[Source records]
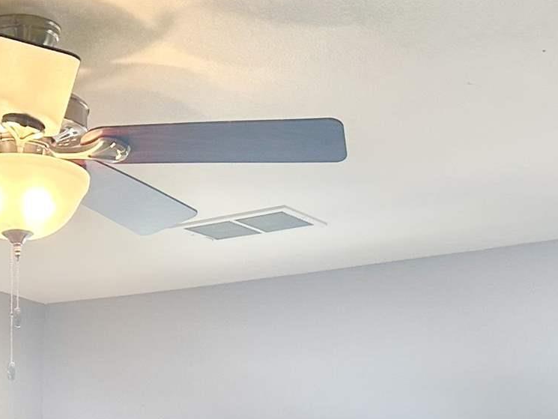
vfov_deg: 13.3
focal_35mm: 99
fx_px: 1596
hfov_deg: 19.6
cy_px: 774
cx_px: 104
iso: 100
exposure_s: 1/148
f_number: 1.78
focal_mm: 6.86
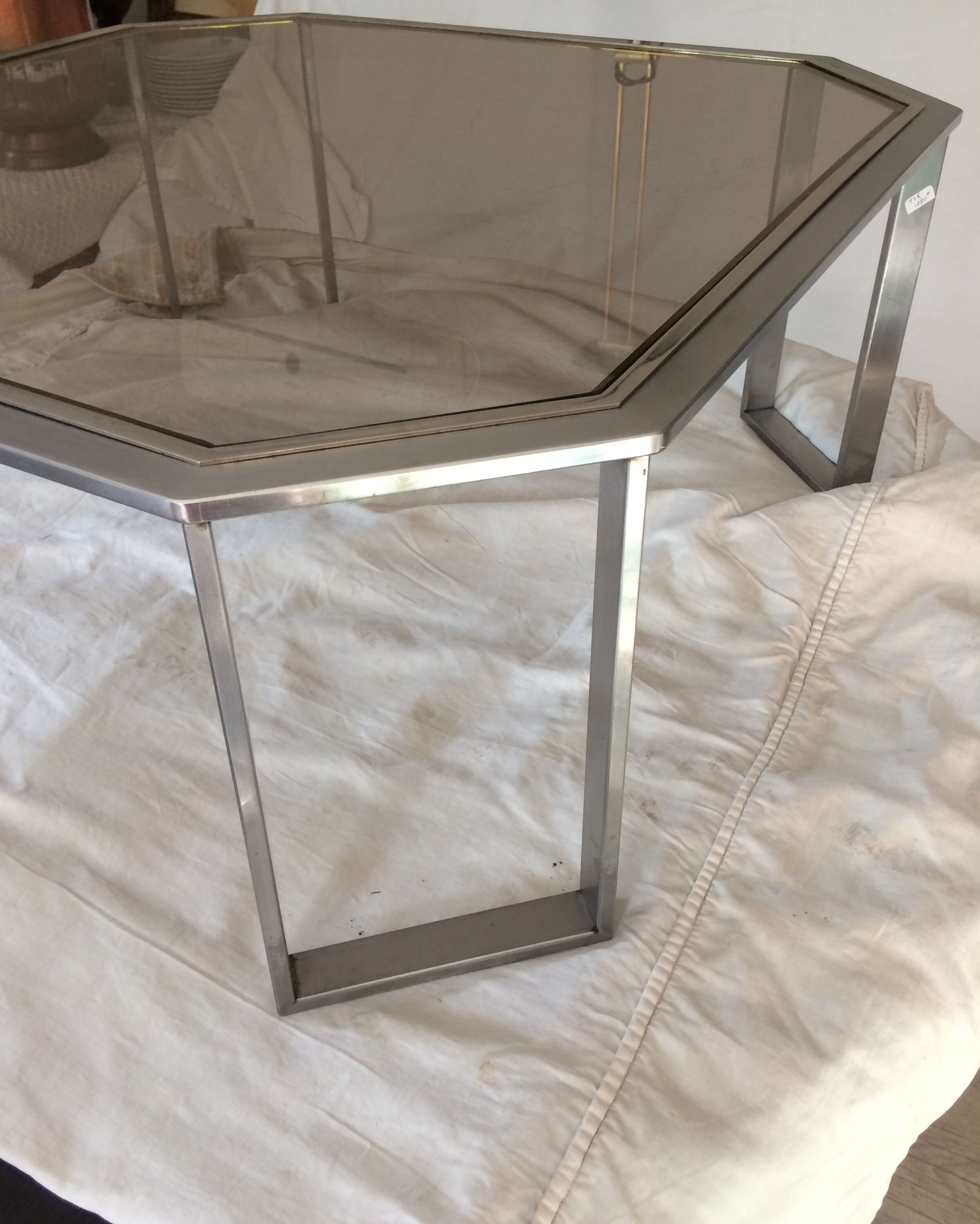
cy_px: 597
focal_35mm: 31
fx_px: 1124
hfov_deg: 47.1
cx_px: 479
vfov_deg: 57.2
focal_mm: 4.15
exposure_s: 1/33
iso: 100
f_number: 2.2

### What the exercise asks
Output each record above exactly; omit the images.

### Response
vfov_deg: 13.3
focal_35mm: 99
fx_px: 1596
hfov_deg: 19.6
cy_px: 774
cx_px: 104
iso: 100
exposure_s: 1/148
f_number: 1.78
focal_mm: 6.86
cy_px: 597
focal_35mm: 31
fx_px: 1124
hfov_deg: 47.1
cx_px: 479
vfov_deg: 57.2
focal_mm: 4.15
exposure_s: 1/33
iso: 100
f_number: 2.2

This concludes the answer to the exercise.